How to Bump Start Your Creativity
Today I have been dancing with paintbrushes – much safer than wolves, don’t you agree? It was something I tried in an attempt to get my creative juices flowing freely again.
I skipped being an adult today and went off to play with Claire. Claire’s the most wonderful art teacher and I leave her sessions inspired and absolutely bouncing with joy. I walk down her garden and through a magical archway that leads to her studio – and I instantly enter another place, access another part of me that mostly I keep buttoned down and sensible. I don’t have to be sensible in Claire’s studio. I can be playful and naughty and free, I can be messy and I can be wrong – except there is no wrong, there is only creating.
It’s great to be greeted by Claymore who enthusiastically comes for a cuddle and once he has made you welcome, promptly pops onto the or flops on the floor sofa for the rest of the session, totally uninterested in progress. A silent witness to our conversations. After the first session of our getting to know each other Claire now knows all my weak spots – my fear of getting things wrong, my propensity to being a perfectionist.

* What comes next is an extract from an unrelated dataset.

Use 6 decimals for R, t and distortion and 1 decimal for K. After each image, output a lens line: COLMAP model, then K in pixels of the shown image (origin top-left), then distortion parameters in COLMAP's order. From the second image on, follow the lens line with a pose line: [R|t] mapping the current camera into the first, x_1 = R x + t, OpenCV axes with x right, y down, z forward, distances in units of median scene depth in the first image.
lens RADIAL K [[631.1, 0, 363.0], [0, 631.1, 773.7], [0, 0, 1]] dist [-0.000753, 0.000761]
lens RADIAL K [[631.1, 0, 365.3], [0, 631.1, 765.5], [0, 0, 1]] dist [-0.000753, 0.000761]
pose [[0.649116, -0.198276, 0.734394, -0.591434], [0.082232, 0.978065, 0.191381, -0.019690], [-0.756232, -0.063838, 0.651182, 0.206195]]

So she shows me how it’s ok to make mistakes, how to not only fix them but to embrace them and use them as a serendipitous part of the work.
Today, only my second session, I worked again with watercolours, used gesso to create texture, pulled apart pieces of lace, added leaves and grasses. While the first stage preparation dried we went out into the garden with pencil and paper and drew parts of the garden without taking the pencil from the paper. It seemed the hardest thing in the world for a few seconds and then it became freeing, almost meditational. I ceased to think and only to draw. I suppose it creates the same space as free writing does, whereby you write continuously without stopping, without thinking, without looking up out of the window and staring at nothing.
We used toothbrushes, flicked paint with abandon, used the end of the paintbrush to scribble, rubbed it off with kitchen paper, blotted, scrunched cling film to create texture and added bleach. God, I can’t tell you how much fun it was.
When I got home I walked Harry and the sun was shining, it was warm and I could hear the birdsong, distant traffic and the odd aeroplane overhead. I just thought how lucky I was to be alive now, to be able to embrace all of me instead of holding back, holding in.
If you’ve reached an impasse in your creativity why not try something totally unrelated for a while, something you’ve always fancied but never found the time to do. Make the time now. It might be a cookery class, yoga or line dancing. Step out of your comfort zone. Being playful with paint has made me more playful with my writing. An added bonus I hadn’t even accounted for. What floats your boat? Go book a session of something fun.